Input records Block Start

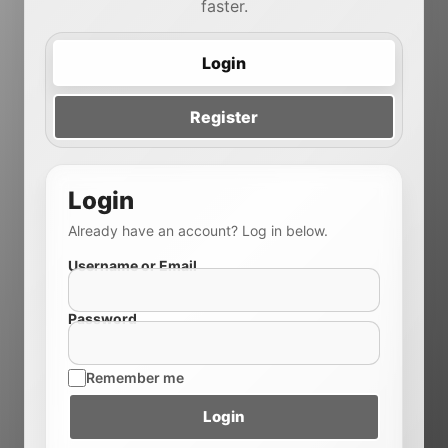
faster.
Login
Register
Login
Already have an account? Log in below.
Username or Email
Password
Remember me
Login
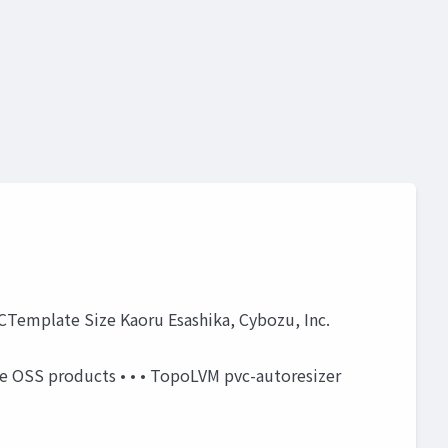
VCTemplate Size Kaoru Esashika, Cybozu, Inc.
ome OSS products • • • TopoLVM pvc-autoresizer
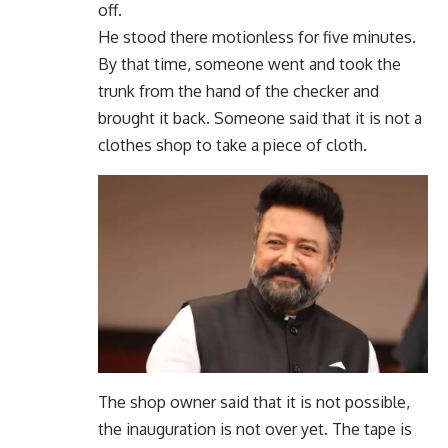
off.
He stood there motionless for five minutes.
By that time, someone went and took the
trunk from the hand of the checker and
brought it back. Someone said that it is not a
clothes shop to take a piece of cloth.
The shop owner said that it is not possible,
the inauguration is not over yet. The tape is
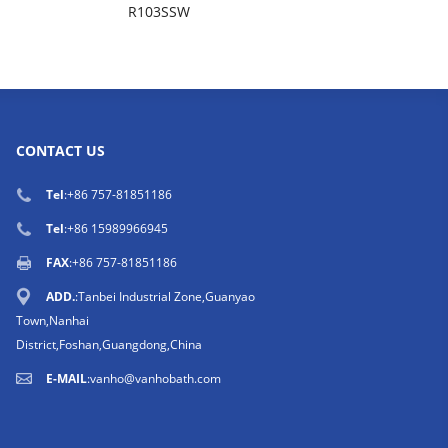
R103SSW
CONTACT US
Tel
:
+86 757-81851186
Tel
:
+86 15989966945
FAX
:+86 757-81851186
ADD.
:Tanbei Industrial Zone,Guanyao
Town,Nanhai
District,Foshan,Guangdong,China
E-MAIL
:
vanho@vanhobath.com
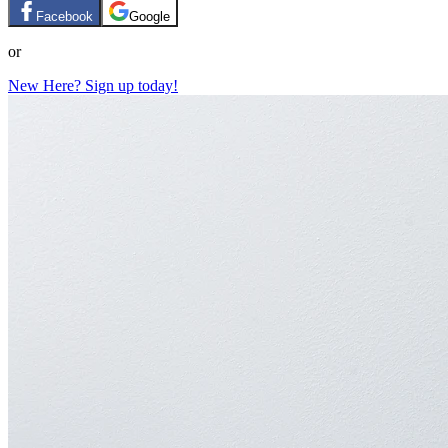
Facebook
Google
or
New Here? Sign up today!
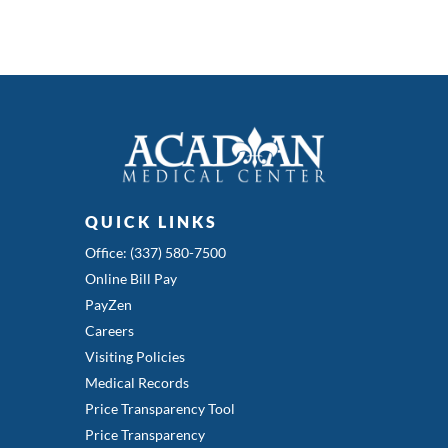
QUICK LINKS
Office: (337) 580-7500
Online Bill Pay
PayZen
Careers
Visiting Policies
Medical Records
Price Transparency Tool
Price Transparency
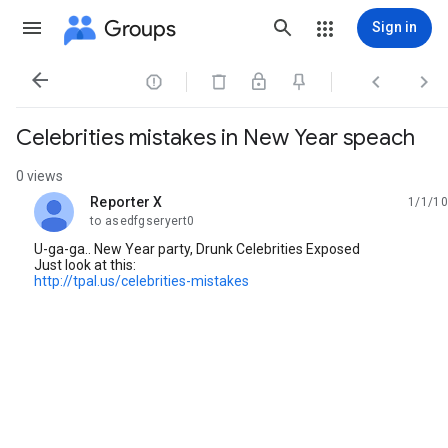
Groups
Sign in




Celebrities mistakes in New Year speach
0 views
Reporter X
1/1/10
unread,
to asedfgseryert0
U-ga-ga.. New Year party, Drunk Celebrities Exposed
Just look at this:
http://tpal.us/celebrities-mistakes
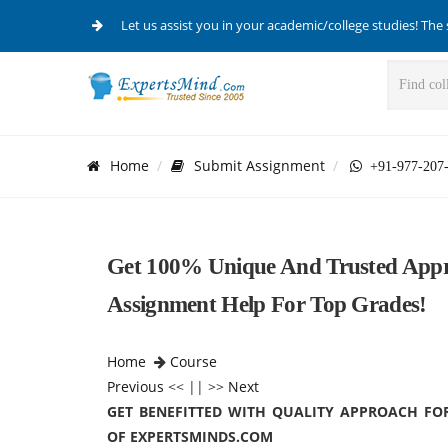
Let us assist you in your academic/college studies! The 
Home
Submit Assignment
+91-977-207
Get 100% Unique And Trusted Appr
Assignment Help For Top Grades!
Home
Course
Previous
<< || >>
Next
GET BENEFITTED WITH QUALITY APPROACH FO
OF EXPERTSMINDS.COM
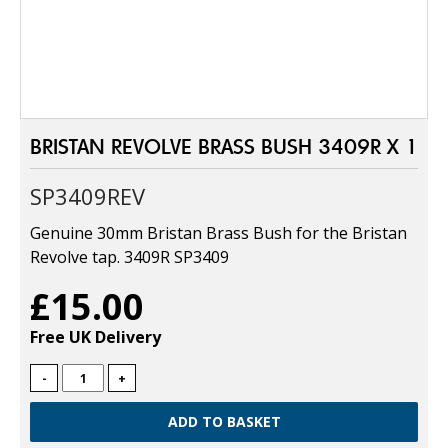
BRISTAN REVOLVE BRASS BUSH 3409R X 1
SP3409REV
Genuine 30mm Bristan Brass Bush for the Bristan
Revolve tap. 3409R SP3409
£15.00
Free UK Delivery
-
+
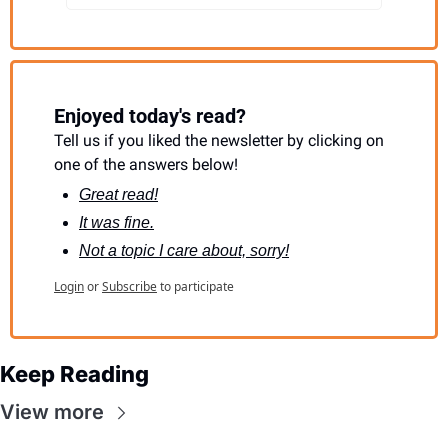
Enjoyed today's read?
Tell us if you liked the newsletter by clicking on 
one of the answers below!
Great read!
It was fine.
Not a topic I care about, sorry!
Login
or
Subscribe
to participate
Keep Reading
View more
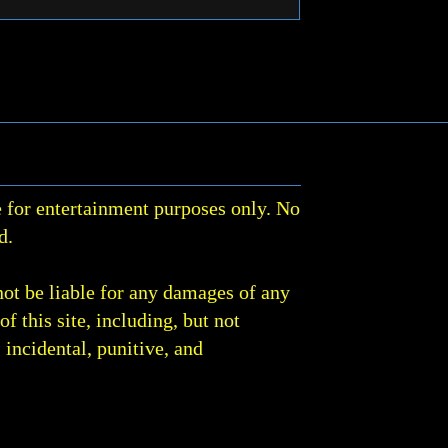
 for entertainment purposes only. No
d.
not be liable for any damages of any
of this site, including, but not
, incidental, punitive, and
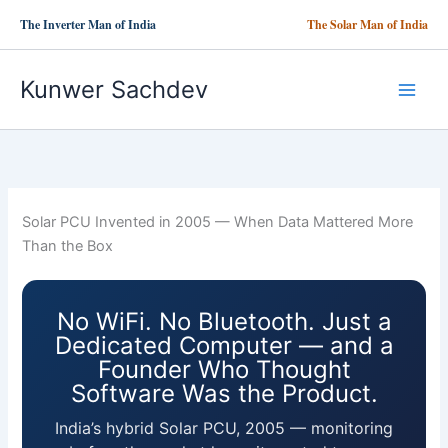
Skip
The Inverter Man of India
The Solar Man of India
to
content
Kunwer Sachdev
Solar PCU Invented in 2005 — When Data Mattered More
Than the Box
No WiFi. No Bluetooth. Just a
Dedicated Computer — and a
Founder Who Thought
Software Was the Product.
India’s hybrid Solar PCU, 2005 — monitoring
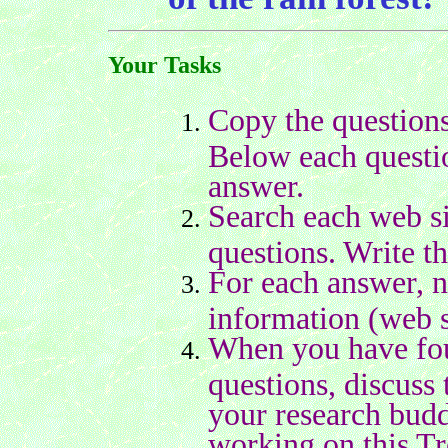
Your Tasks
Copy the questions
Below each questio
answer.
Search each web si
questions. Write t
For each answer, n
information (web s
When you have foun
questions, discuss 
your research bud
working on this Tr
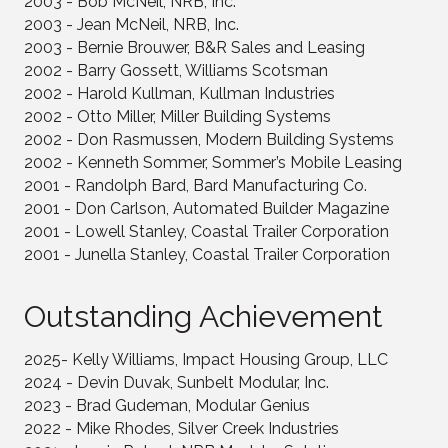
2003 - Bob McNeil, NRB, Inc.
2003 - Jean McNeil, NRB, Inc.
2003 - Bernie Brouwer, B&R Sales and Leasing
2002 - Barry Gossett, Williams Scotsman
2002 - Harold Kullman, Kullman Industries
2002 - Otto Miller, Miller Building Systems
2002 - Don Rasmussen, Modern Building Systems
2002 - Kenneth Sommer, Sommer’s Mobile Leasing
2001 - Randolph Bard, Bard Manufacturing Co.
2001 - Don Carlson, Automated Builder Magazine
2001 - Lowell Stanley, Coastal Trailer Corporation
2001 - Junella Stanley, Coastal Trailer Corporation
Outstanding Achievement
2025- Kelly Williams, Impact Housing Group, LLC
2024 - Devin Duvak, Sunbelt Modular, Inc.
2023 - Brad Gudeman, Modular Genius
2022 - Mike Rhodes, Silver Creek Industries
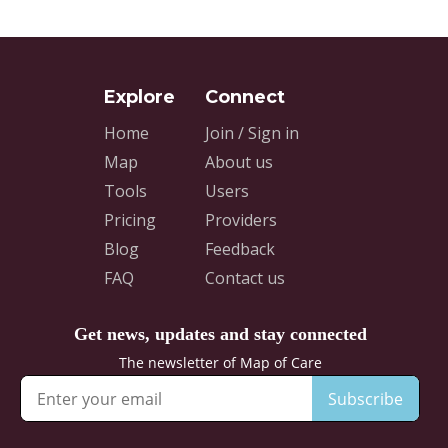
Home
Join / Sign in
Map
About us
Tools
Users
Pricing
Providers
Blog
Feedback
FAQ
Contact us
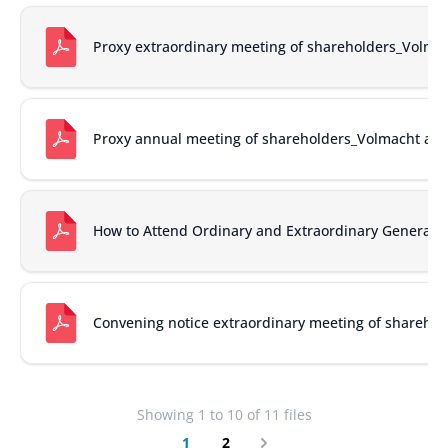
Proxy extraordinary meeting of shareholders_Volm
Proxy annual meeting of shareholders_Volmacht al
How to Attend Ordinary and Extraordinary General 
Convening notice extraordinary meeting of shareho
Showing
1
to
10
of
11
files
1
2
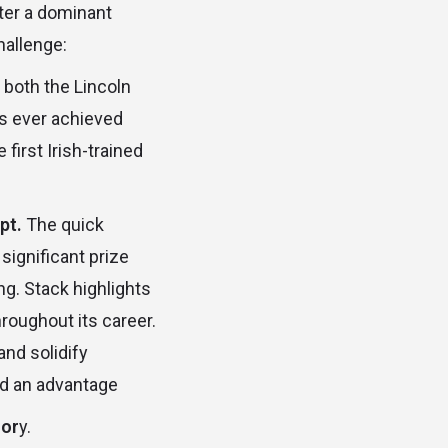
after a dominant
hallenge:
both the Lincoln
as ever achieved
irst Irish-trained
pt.
The quick
ignificant prize
g. Stack highlights
roughout its career.
nd solidify
old an advantage
lor
y.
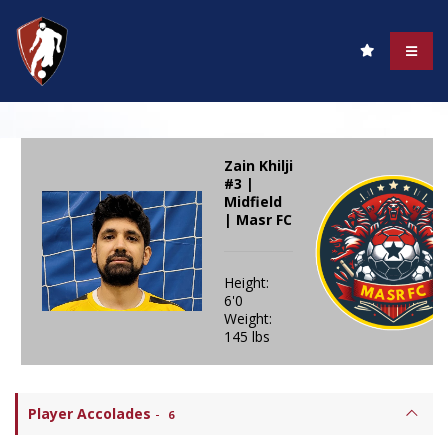
Zain Khilji
#3 |
Midfield
| Masr FC
Height:
6'0
Weight:
145 lbs
Player Accolades
-
6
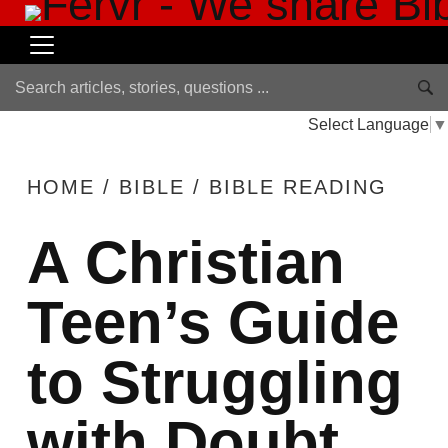
Select Language
▼
HOME
/
BIBLE
/
BIBLE READING
A Christian
Teen’s Guide
to Struggling
with Doubt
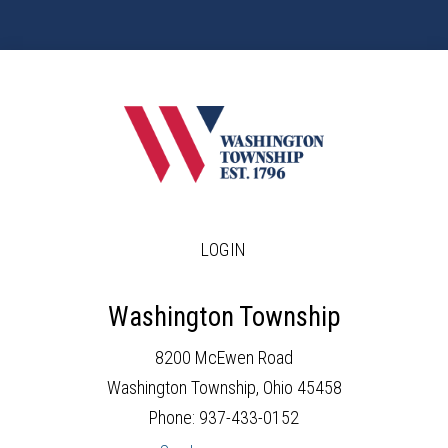
LOGIN
Washington Township
8200 McEwen Road
Washington Township, Ohio 45458
Phone: 937-433-0152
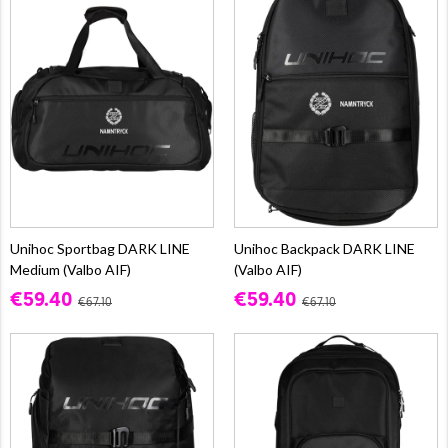
Unihoc Sportbag DARK LINE
Unihoc Backpack DARK LINE
Medium (Valbo AIF)
(Valbo AIF)
€59.40
€59.40
€67.10
€67.10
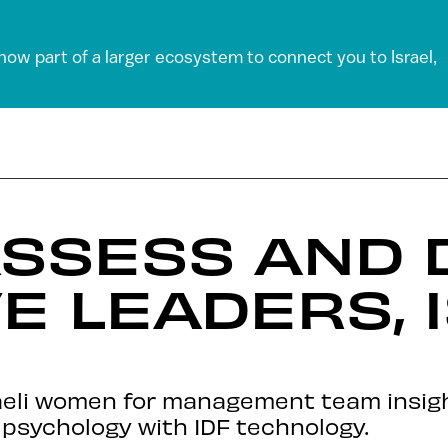
 now part of a larger ecosystem to connect you to Israel,
ASSESS AND 
E LEADERS, I
aeli women for management team insig
psychology with IDF technology.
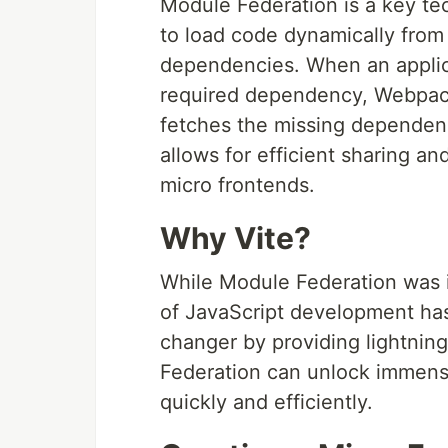
Module Federation is a key te
to load code dynamically from 
dependencies. When an applic
required dependency, Webpack
fetches the missing dependenc
allows for efficient sharing a
micro frontends.
Why Vite?
While Module Federation was i
of JavaScript development ha
changer by providing lightnin
Federation can unlock immense
quickly and efficiently.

Input records Block End

Print every line of text in the data above word for word, leaving out the pictures.

faster.
Login
Register
Login
Already have an account? Log in below.
Username or Email
Password
Remember me
Login
VCTemplate Size Kaoru Esashika, Cybozu, Inc.
ome OSS products • • • TopoLVM pvc-autoresizer
off.
He stood there motionless for five minutes.
By that time, someone went and took the
trunk from the hand of the checker and
brought it back. Someone said that it is not a
clothes shop to take a piece of cloth.
The shop owner said that it is not possible,
the inauguration is not over yet. The tape is
R103SSW
CONTACT US
Tel
:
+86 757-81851186
Tel
:
+86 15989966945
FAX
:+86 757-81851186
ADD.
:Tanbei Industrial Zone,Guanyao
Town,Nanhai
District,Foshan,Guangdong,China
E-MAIL
:
vanho@vanhobath.com
Facebook
Google
or
New Here? Sign up today!
QUICK LINKS
Office: (337) 580-7500
Online Bill Pay
PayZen
Careers
Visiting Policies
Medical Records
Price Transparency Tool
Price Transparency
Groups
Sign in




Celebrities mistakes in New Year speach
0 views
Reporter X
1/1/10
unread,
to asedfgseryert0
U-ga-ga.. New Year party, Drunk Celebrities Exposed
Just look at this:
http://tpal.us/celebrities-mistakes
Let us assist you in your academic/college studies! The 
Home
Submit Assignment
+91-977-207
Get 100% Unique And Trusted Appr
Assignment Help For Top Grades!
Home
Course
Previous
<< || >>
Next
GET BENEFITTED WITH QUALITY APPROACH FO
OF EXPERTSMINDS.COM
BRISTAN REVOLVE BRASS BUSH 3409R X 1
SP3409REV
Genuine 30mm Bristan Brass Bush for the Bristan
Revolve tap. 3409R SP3409
£15.00
Free UK Delivery
-
+
Enjoyed today's read?
Tell us if you liked the newsletter by clicking on 
one of the answers below!
Great read!
It was fine.
Not a topic I care about, sorry!
Login
or
Subscribe
to participate
Keep Reading
View more
 for entertainment purposes only. No
d.
not be liable for any damages of any
of this site, including, but not
, incidental, punitive, and
Skip
The Inverter Man of India
The Solar Man of India
to
content
Kunwer Sachdev
Solar PCU Invented in 2005 — When Data Mattered More
Than the Box
No WiFi. No Bluetooth. Just a
Dedicated Computer — and a
Founder Who Thought
Software Was the Product.
India’s hybrid Solar PCU, 2005 — monitoring
Your Tasks
Copy the questions
Below each questio
answer.
Search each web si
questions. Write t
For each answer, n
information (web s
When you have foun
questions, discuss 
your research bud
working on this Tr
2003 - Bob McNeil, NRB, Inc.
2003 - Jean McNeil, NRB, Inc.
2003 - Bernie Brouwer, B&R Sales and Leasing
2002 - Barry Gossett, Williams Scotsman
2002 - Harold Kullman, Kullman Industries
2002 - Otto Miller, Miller Building Systems
2002 - Don Rasmussen, Modern Building Systems
2002 - Kenneth Sommer, Sommer’s Mobile Leasing
2001 - Randolph Bard, Bard Manufacturing Co.
2001 - Don Carlson, Automated Builder Magazine
2001 - Lowell Stanley, Coastal Trailer Corporation
2001 - Junella Stanley, Coastal Trailer Corporation
Outstanding Achievement
2025- Kelly Williams, Impact Housing Group, LLC
2024 - Devin Duvak, Sunbelt Modular, Inc.
2023 - Brad Gudeman, Modular Genius
2022 - Mike Rhodes, Silver Creek Industries
Home
Join / Sign in
Map
About us
Tools
Users
Pricing
Providers
Blog
Feedback
FAQ
Contact us
Proxy extraordinary meeting of shareholders_Volm
Proxy annual meeting of shareholders_Volmacht al
How to Attend Ordinary and Extraordinary General 
Convening notice extraordinary meeting of shareho
Showing
1
to
10
of
11
files
1
2
after a dominant
hallenge:
both the Lincoln
as ever achieved
irst Irish-trained
pt.
The quick
ignificant prize
g. Stack highlights
roughout its career.
nd solidify
old an advantage
lor
y.
Zain Khilji
#3 |
Midfield
| Masr FC
Height:
6'0
Weight:
145 lbs
Player Accolades
-
6
Select Language
▼
HOME
/
BIBLE
/
BIBLE READING
A Christian
Teen’s Guide
to Struggling
with Doubt
LOGIN
Washington Township
8200 McEwen Road
Washington Township, Ohio 45458
Phone: 937-433-0152
Unihoc Sportbag DARK LINE
Unihoc Backpack DARK LINE
Medium (Valbo AIF)
(Valbo AIF)
€59.40
€59.40
€67.10
€67.10
 now part of a larger ecosystem to connect you to Israel,
ASSESS AND 
E LEADERS, I
aeli women for management team insig
psychology with IDF technology.
Module Federation is a key te
to load code dynamically from 
dependencies. When an applic
required dependency, Webpack
fetches the missing dependenc
allows for efficient sharing a
micro frontends.
Why Vite?
While Module Federation was i
of JavaScript development ha
changer by providing lightnin
Federation can unlock immense
quickly and efficiently.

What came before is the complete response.